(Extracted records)
## Start

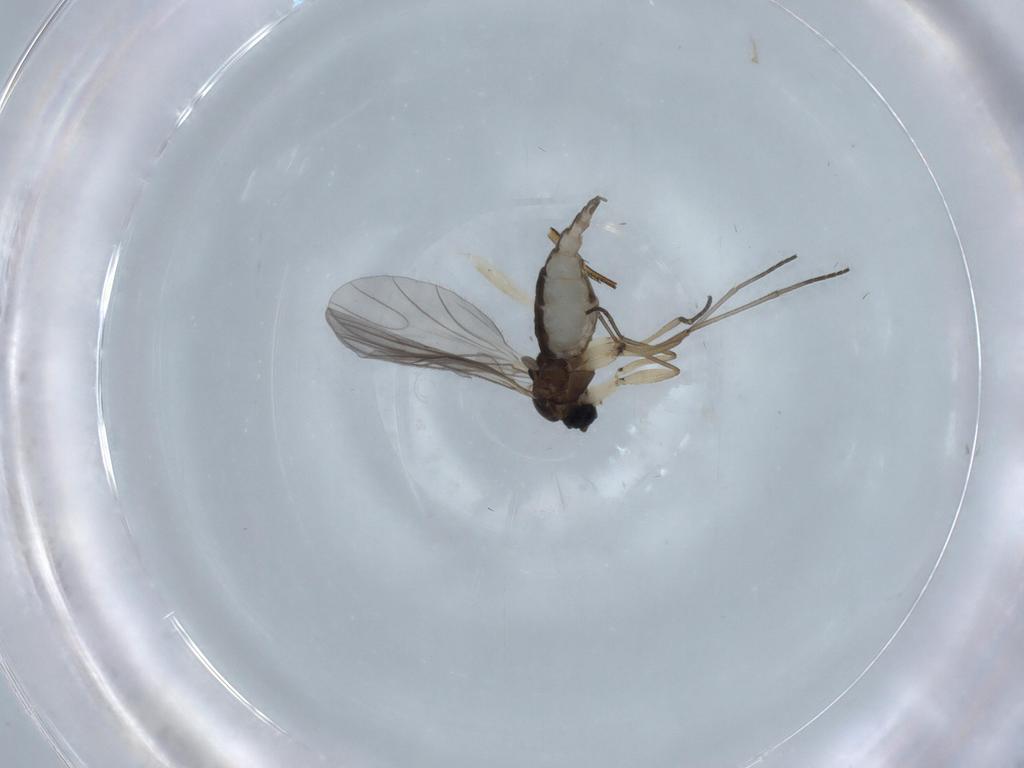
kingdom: Animalia
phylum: Arthropoda
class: Insecta
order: Diptera
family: Sciaridae
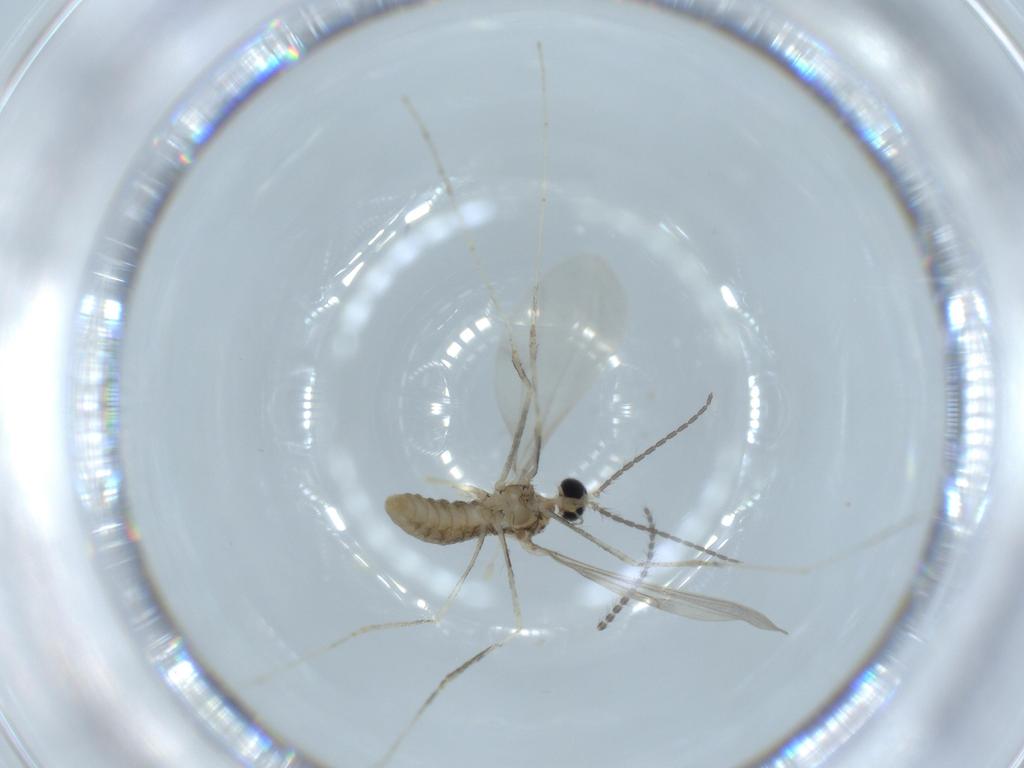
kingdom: Animalia
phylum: Arthropoda
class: Insecta
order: Diptera
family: Cecidomyiidae
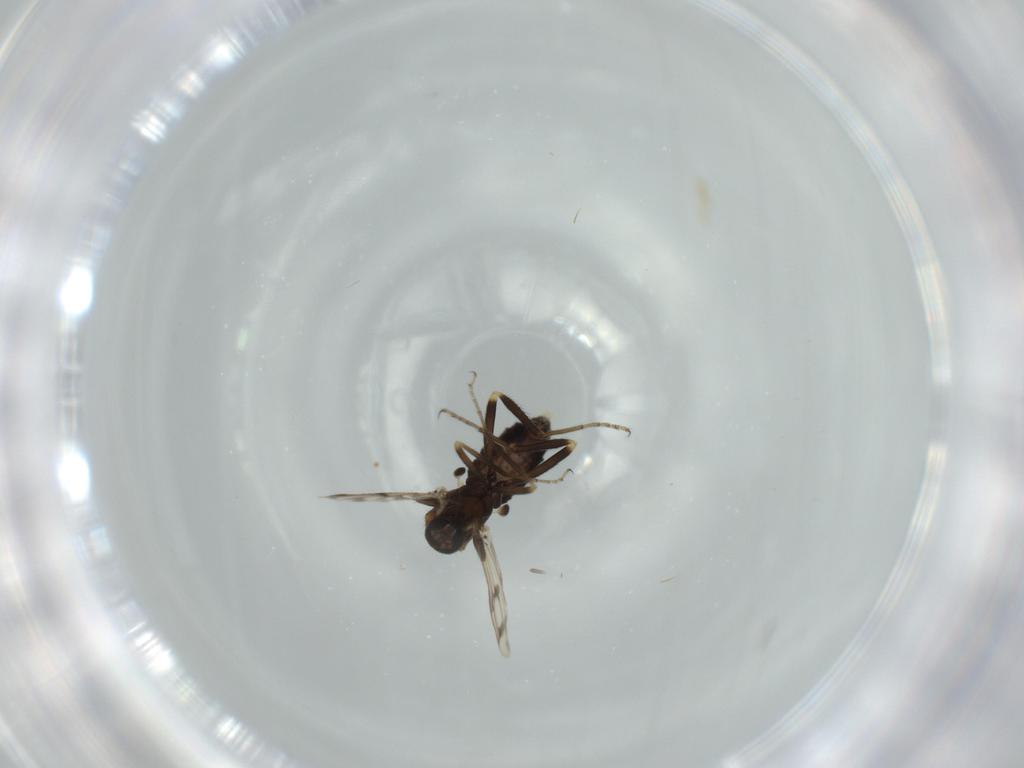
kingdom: Animalia
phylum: Arthropoda
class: Insecta
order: Diptera
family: Ceratopogonidae
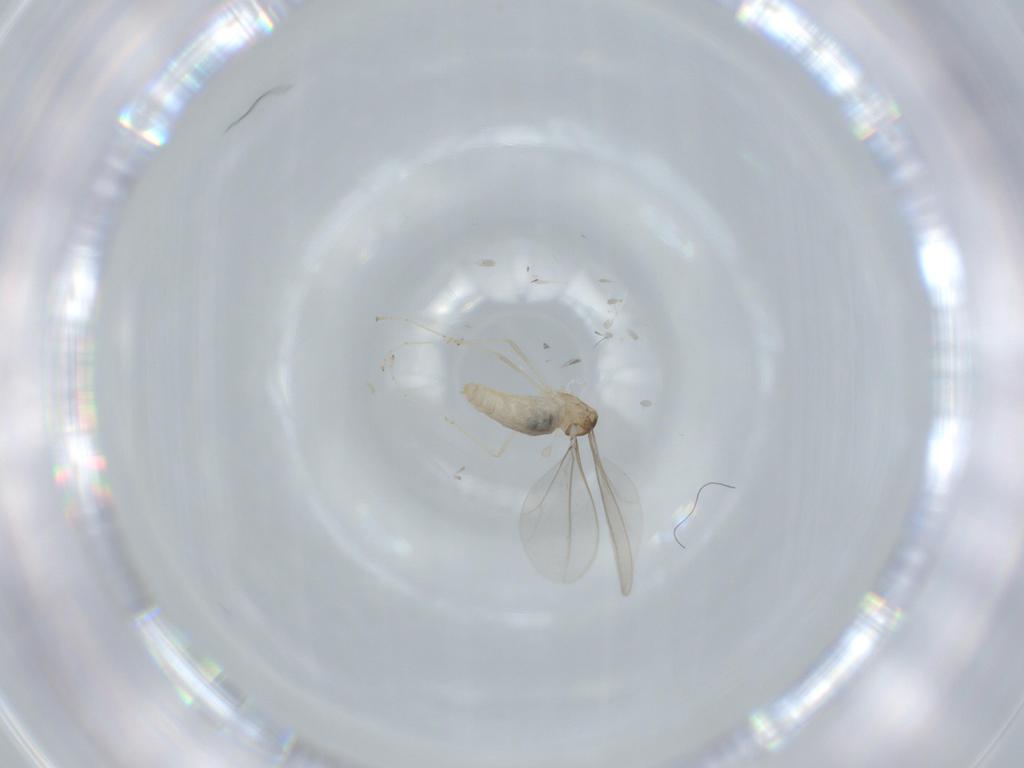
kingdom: Animalia
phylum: Arthropoda
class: Insecta
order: Diptera
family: Cecidomyiidae
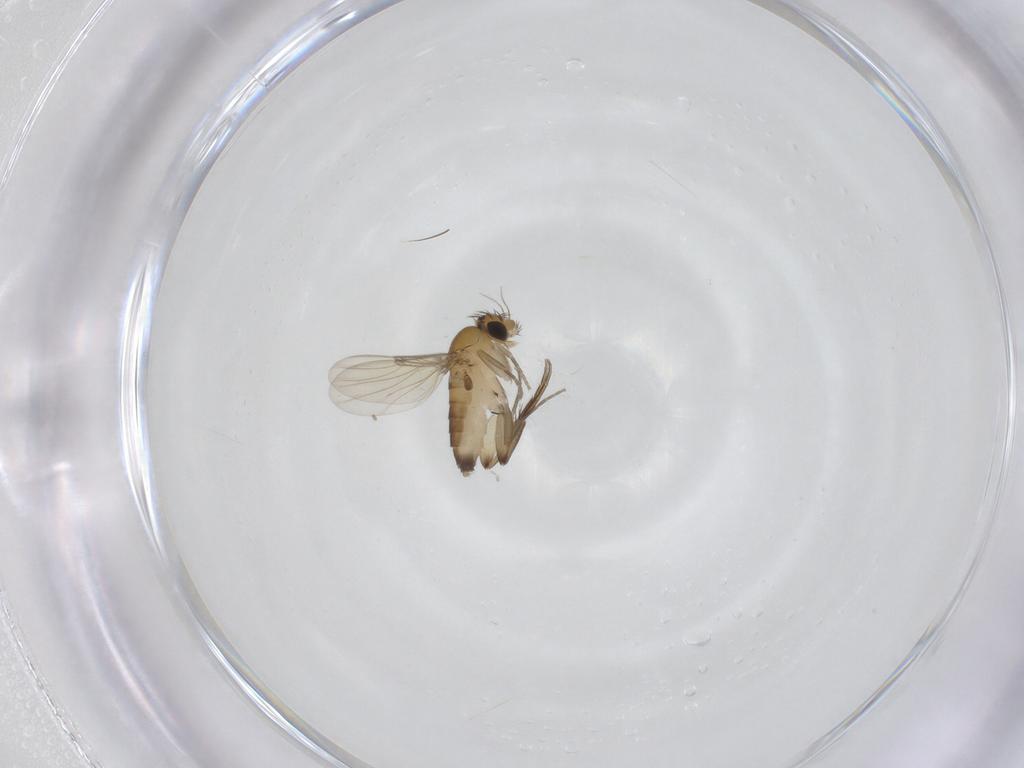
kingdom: Animalia
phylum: Arthropoda
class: Insecta
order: Diptera
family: Phoridae
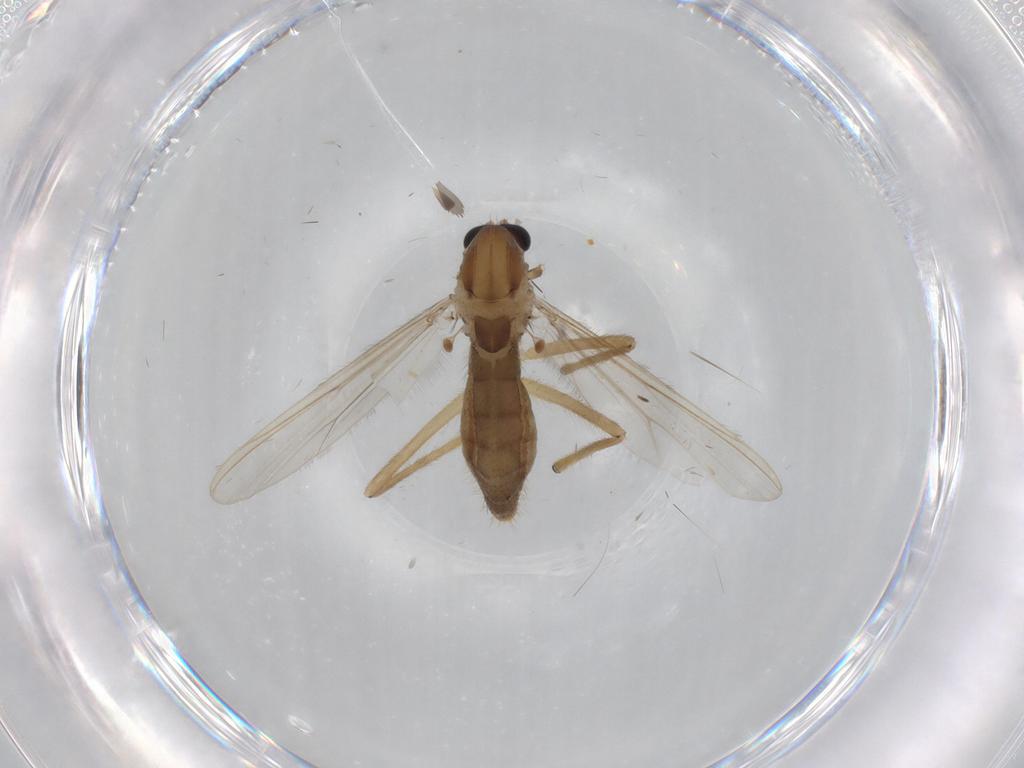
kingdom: Animalia
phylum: Arthropoda
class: Insecta
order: Diptera
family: Chironomidae
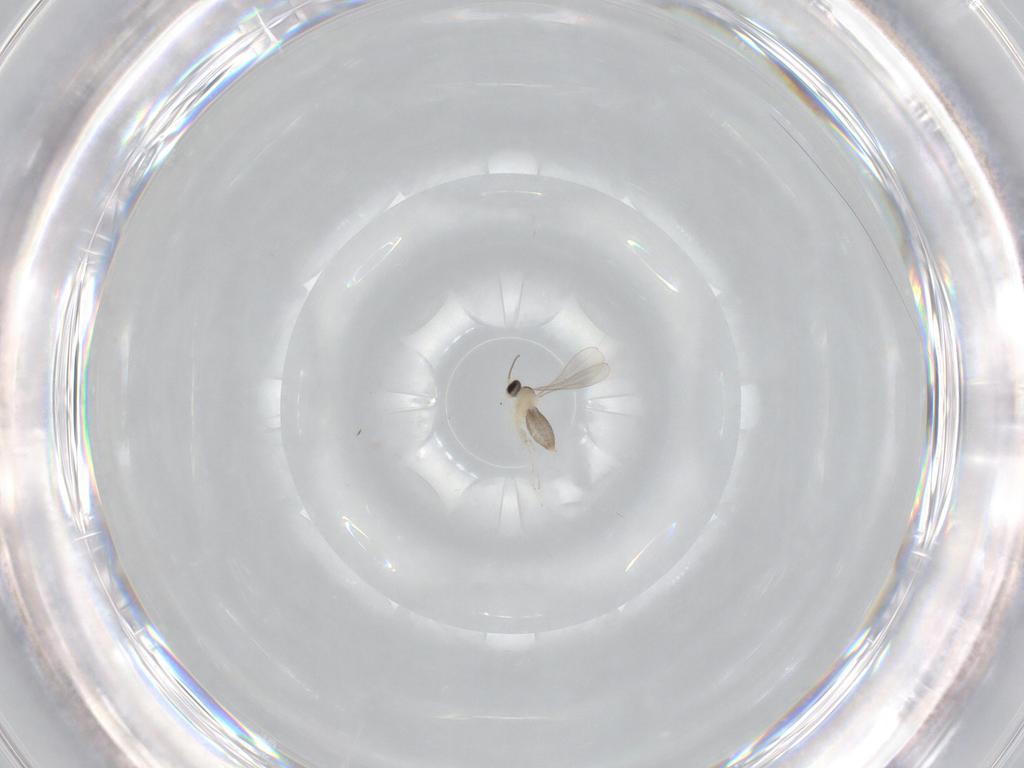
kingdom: Animalia
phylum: Arthropoda
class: Insecta
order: Diptera
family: Cecidomyiidae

## End

=== Job ===
Write out again, word for word, the lines of the material from the line with "family: Phoridae" through the last line, including both ends. Leave the pictures out.

=== Output of the task ===
family: Phoridae
kingdom: Animalia
phylum: Arthropoda
class: Insecta
order: Diptera
family: Chironomidae
kingdom: Animalia
phylum: Arthropoda
class: Insecta
order: Diptera
family: Cecidomyiidae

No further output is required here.